• _PROVIDED PASSAGE_
=== Section Start ===

Respiratory infections are a leading cause of death globally. Although many factors increase the risk of lung infections, Professors Deborah Baines and Emma Baker have focused on the impact of raised glucose levels in fluids coating the airway epithelium. The fluid lining the lungs is normally sugar-free, which is important for preventing bacterial growth.
Professor Baines has untangled the mechanisms responsible for controlling lung glucose concentrations and discovered that both lung disease and a rise in blood glucose, such as seen in diabetes mellitus, increase glucose concentrations in lung fluid. In patients with chronic lung disease, such as cystic fibrosis (CF) or chronic obstructive pulmonary disease (COPD), elevated glucose concentrations can drive lung infections, which worsen lung function and shorten survival.
Professor Baines’ work indicates that if glucose levels in the lung rise, the additional nutrients promote the growth of pathogenic bacteria, particularly Staphylococcus aureus and Pseudomonas aeruginosa. She also discovered that glucose can suppress the defensive properties of other factors present in the fluid, revealing new therapeutic targets.

=== Section End ===

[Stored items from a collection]
=== Section Start ===

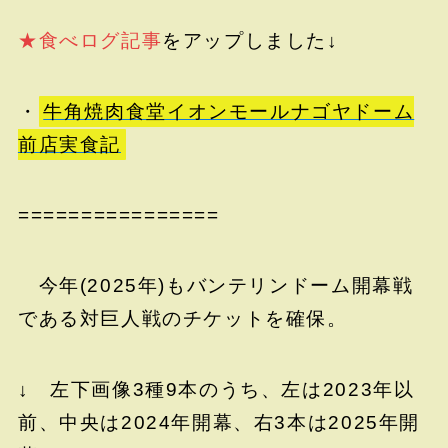
★食べログ記事
をアップしました↓
・
牛角焼肉食堂イオンモールナゴヤドーム
前店実食記
================
今年(2025年)もバンテリンドーム開幕戦
である対巨人戦のチケットを確保。
↓ 左下画像3種9本のうち、左は2023年以
前、中央は2024年開幕、右3本は2025年開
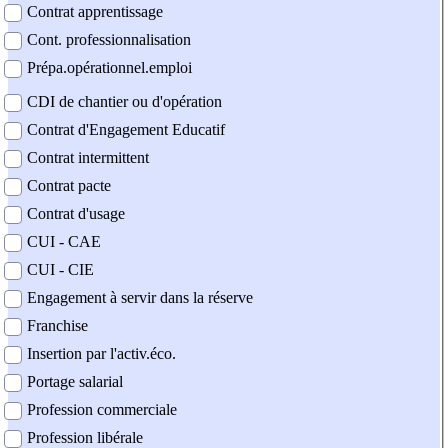
Contrat apprentissage
Cont. professionnalisation
Prépa.opérationnel.emploi
CDI de chantier ou d'opération
Contrat d'Engagement Educatif
Contrat intermittent
Contrat pacte
Contrat d'usage
CUI - CAE
CUI - CIE
Engagement à servir dans la réserve
Franchise
Insertion par l'activ.éco.
Portage salarial
Profession commerciale
Profession libérale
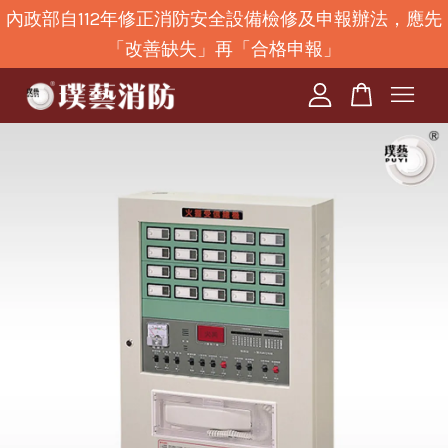
內政部自112年修正消防安全設備檢修及申報辦法，應先
「改善缺失」再「合格申報」
您的購物車目前還是空的。
繼續購物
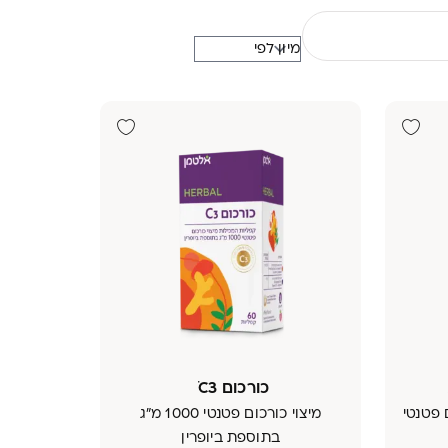
כורכום C3 ׁ
 פטנטי
מיצוי כורכום פטנטי 1000 מ״ג
בתוספת ביופרין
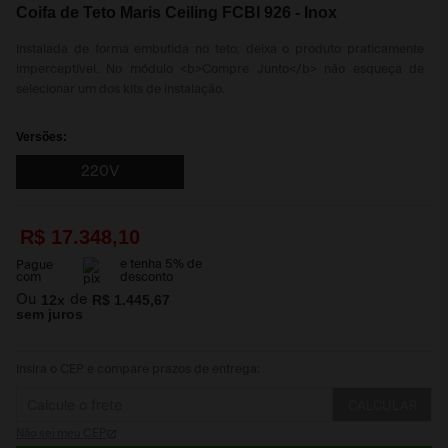
Coifa de Teto Maris Ceiling FCBI 926 - Inox
Instalada de forma embutida no teto, deixa o produto praticamente
imperceptível. No módulo <b>Compre Junto</b> não esqueça de
selecionar um dos kits de instalação.
Versões:
220V
R$
17
.
348
,
10
e tenha
5
% de
Pague
com
desconto
Ou
12
x
de
R$ 1.445,67
sem juros
Insira o CEP e compare prazos de entrega:
CALCULAR
Não sei meu CEP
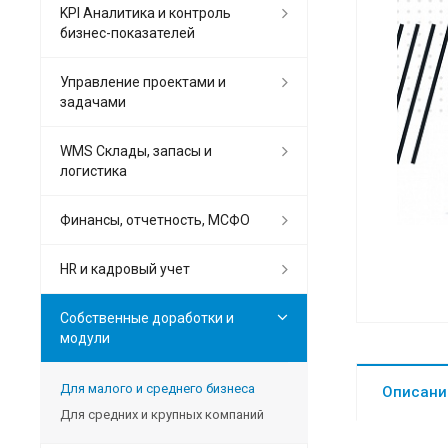
KPI Аналитика и контроль
бизнес-показателей
Управление проектами и
задачами
WMS Склады, запасы и
логистика
Финансы, отчетность, МСФО
HR и кадровый учет
Собственные доработки и
модули
Для малого и среднего бизнеса
Описани
Для средних и крупных компаний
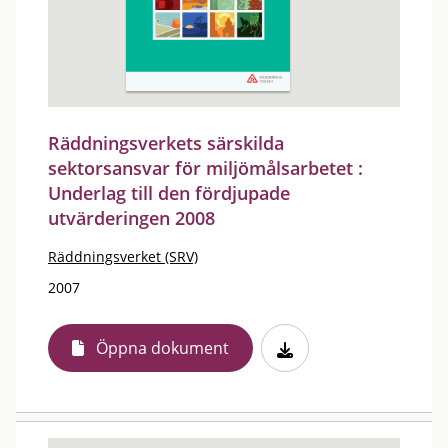
Räddningsverkets särskilda
sektorsansvar för miljömålsarbetet :
Underlag till den fördjupade
utvärderingen 2008
Räddningsverket (SRV)
2007
Öppna dokument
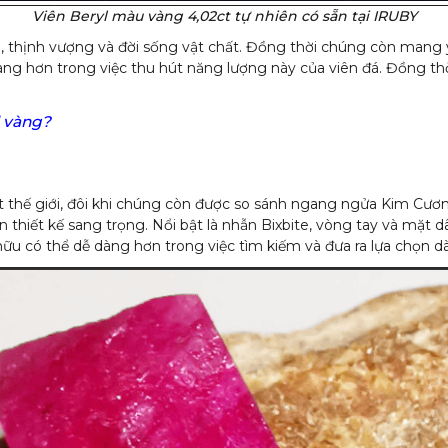
Viên Beryl màu vàng 4,02ct tự nhiên có sẵn tại IRUBY
tài, thịnh vượng và đời sống vật chất. Đồng thời chúng còn mang
àng hơn trong việc thu hút năng lượng này của viên đá. Đồng thờ
l vàng?
hất thế giới, đôi khi chúng còn được so sánh ngang ngửa Kim Cư
n thiết kế sang trọng. Nổi bật là nhẫn Bixbite, vòng tay và mặt 
hữu có thể dễ dàng hơn trong việc tìm kiếm và đưa ra lựa chọn d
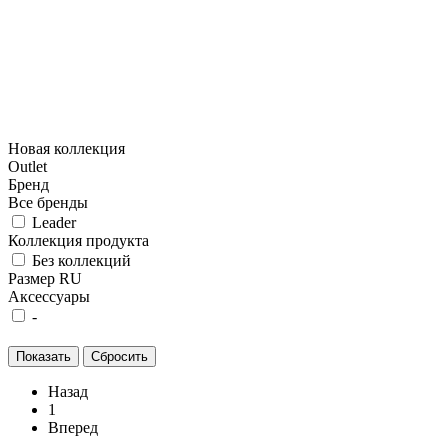
Новая коллекция
Outlet
Бренд
Все бренды
Leader
Коллекция продукта
Без коллекций
Размер RU
Аксессуары
-
Назад
1
Вперед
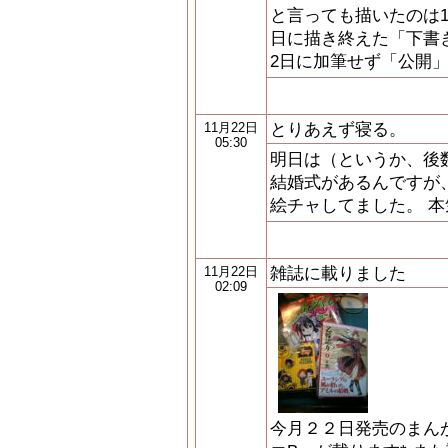
と言っても描いたのは18
日に描き終えた「下書き
2日に加筆せず「公開
とりあえず寝る。
11月22日
05:30
明日は（というか、後
結婚式があるんですが
絵チャしてました。 本
雑誌に載りました
11月22日
02:09
今月２２日発売のまん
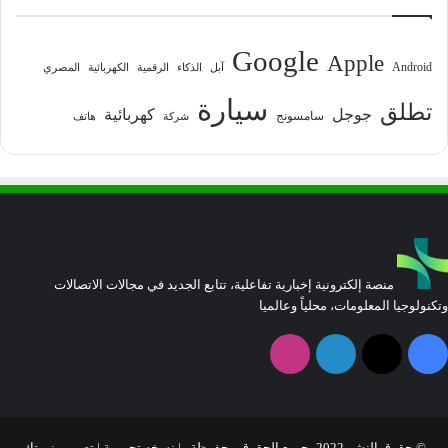
Google
Apple
Android
آبل
الذكاء
الرقمية
الكهربائية
المصري
سيارة
تطلق
جوجل
كهربائية
سامسونج
شركة
هاتف
منصة إلكترونية إخبارية تفاعلية، تتابع الجديد في مجالات الاتصالات
وتكنولوجيا المعلومات، محلياً وعالميا
فيسبوك
‫X
لينكدإن
انستقرام
© حقوق النشر 2022، جميع الحقوق محفوظة | نسخه تجريبية |
تصميم نورتك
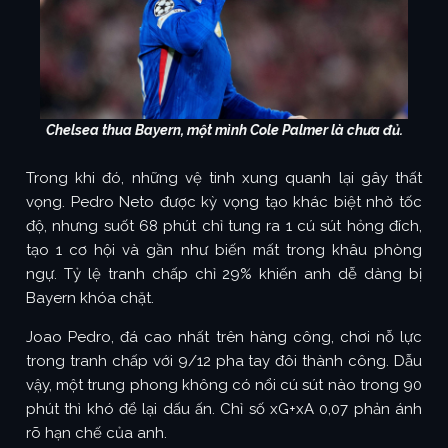
Chelsea thua Bayern, một mình Cole Palmer là chưa đủ.
Trong khi đó, những vệ tinh xung quanh lại gây thất
vọng. Pedro Neto được kỳ vọng tạo khác biệt nhờ tốc
độ, nhưng suốt 68 phút chỉ tung ra 1 cú sút hỏng đích,
tạo 1 cơ hội và gần như biến mất trong khâu phòng
ngự. Tỷ lệ tranh chấp chỉ 29% khiến anh dễ dàng bị
Bayern khóa chặt.
Joao Pedro, đá cao nhất trên hàng công, chơi nỗ lực
trong tranh chấp với 9/12 pha tay đôi thành công. Dẫu
vậy, một trung phong không có nổi cú sút nào trong 90
phút thì khó để lại dấu ấn. Chỉ số xG+xA 0,07 phản ánh
rõ hạn chế của anh.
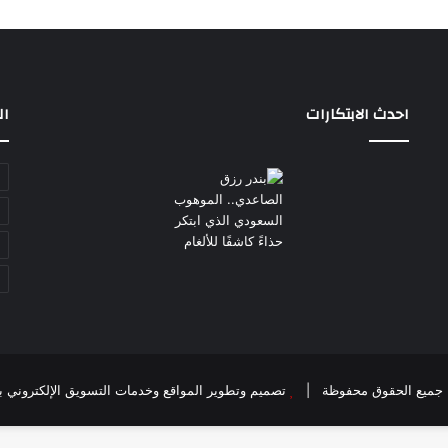
ح
ل
ي
ة
ا
ل
احدث الابتكارات
ال
م
ي
ا
ه
تصميم وتطوير المواقع وخدمات التسويق الإلكتروني بواسطة ncy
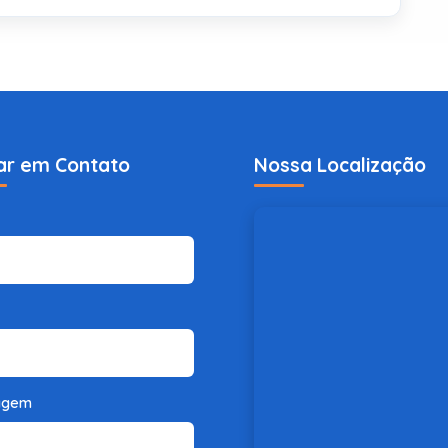
ar em Contato
Nossa Localização
agem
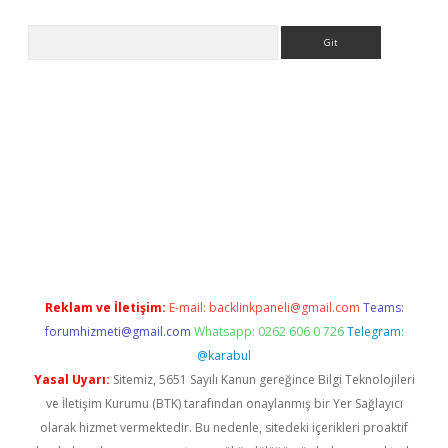
Arama
no/
betexpergir.net
Reklam ve İletişim:
E-mail:
backlinkpaneli@gmail.com
Teams:
forumhizmeti@gmail.com
Whatsapp: 0262 606 0 726
Telegram:
@karabul
Yasal Uyarı:
Sitemiz, 5651 Sayılı Kanun gereğince Bilgi Teknolojileri
ve İletişim Kurumu (BTK) tarafından onaylanmış bir Yer Sağlayıcı
olarak hizmet vermektedir. Bu nedenle, sitedeki içerikleri proaktif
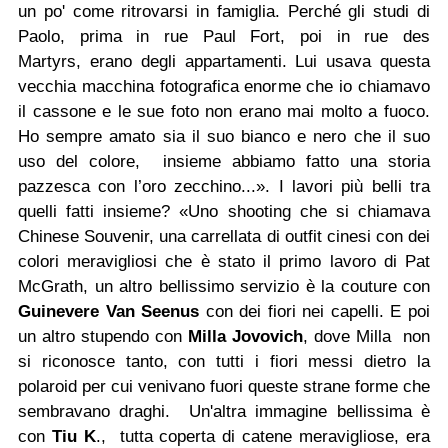
un po' come ritrovarsi in famiglia. Perché gli
studi di
Paolo, prima in rue Paul Fort, poi in rue des
Martyrs,
erano degli appartamenti. Lui usava questa
vecchia macchina fotografica enorme che io chiamavo
il cassone e le sue foto non erano mai molto a fuoco.
Ho sempre amato sia il suo bianco e nero che il suo
uso del colore, insieme abbiamo
fatto una storia
pazzesca con l’oro zecchino...».
I lavori più belli tra
quelli fatti insieme? «Uno shooting che si chiamava
Chinese Souvenir, una carrellata di outfit cinesi con dei
colori meravigliosi che è stato il primo lavoro di Pat
McGrath, un altro bellissimo servizio è la couture con
Guinevere Van Seenus
con dei fiori nei capelli. E poi
un altro stupendo con
Milla Jovovich
, dove Milla non
si riconosce tanto, con tutti i fiori messi dietro la
polaroid per cui venivano fuori queste strane forme che
sembravano draghi. Un'altra immagine bellissima è
con
Tiu K
., tutta coperta di catene meravigliose, era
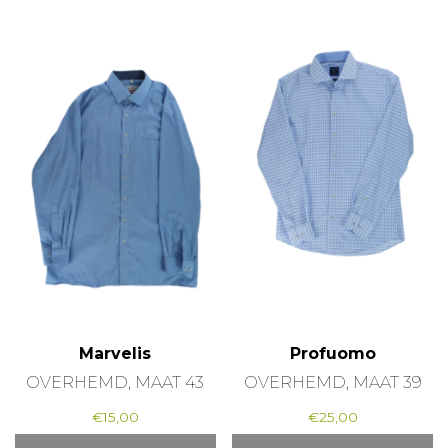
Marvelis
Profuomo
OVERHEMD, MAAT 43
OVERHEMD, MAAT 39
€
15,00
€
25,00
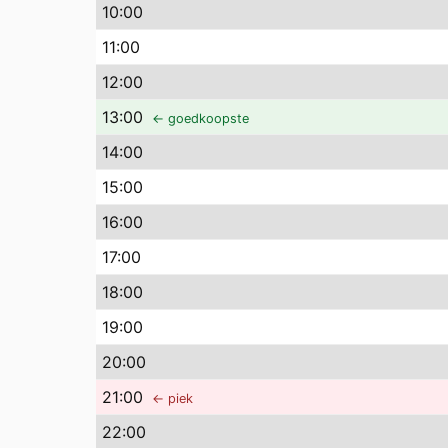
10
:00
11
:00
12
:00
13
:00
← goedkoopste
14
:00
15
:00
16
:00
17
:00
18
:00
19
:00
20
:00
21
:00
← piek
22
:00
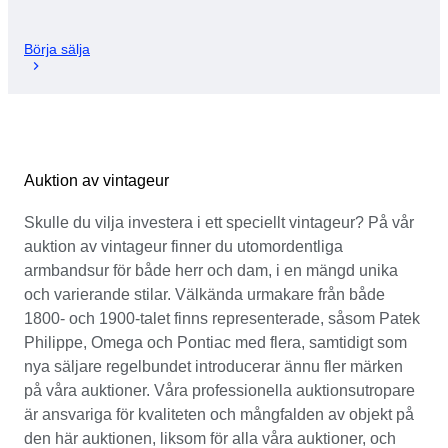
Börja sälja
Auktion av vintageur
Skulle du vilja investera i ett speciellt vintageur? På vår
auktion av vintageur finner du utomordentliga
armbandsur för både herr och dam, i en mängd unika
och varierande stilar. Välkända urmakare från både
1800- och 1900-talet finns representerade, såsom Patek
Philippe, Omega och Pontiac med flera, samtidigt som
nya säljare regelbundet introducerar ännu fler märken
på våra auktioner. Våra professionella auktionsutropare
är ansvariga för kvaliteten och mångfalden av objekt på
den här auktionen, liksom för alla våra auktioner, och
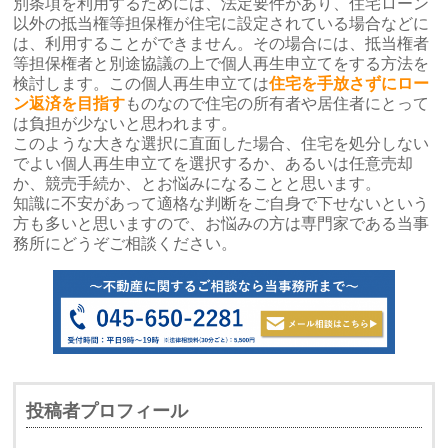
別条項を利用するためには、法定要件があり、住宅ローン
以外の抵当権等担保権が住宅に設定されている場合などに
は、利用することができません。その場合には、抵当権者
等担保権者と別途協議の上で個人再生申立てをする方法を
検討します。この個人再生申立ては
住宅を手放さずにロー
ン返済を目指す
ものなので住宅の所有者や居住者にとって
は負担が少ないと思われます。
このような大きな選択に直面した場合、住宅を処分しない
でよい個人再生申立てを選択するか、あるいは任意売却
か、競売手続か、とお悩みになることと思います。
知識に不安があって適格な判断をご自身で下せないという
方も多いと思いますので、お悩みの方は専門家である当事
務所にどうぞご相談ください。
投稿者プロフィール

=== Section End ===

• _AIM OF THE TASK_
According to the provided passage on glucose in lung fluid, which two bacteria does added glucose in the lungs particularly help to grow?

• _FINISHED TASK_
Staphylococcus aureus and Pseudomonas aeruginosa.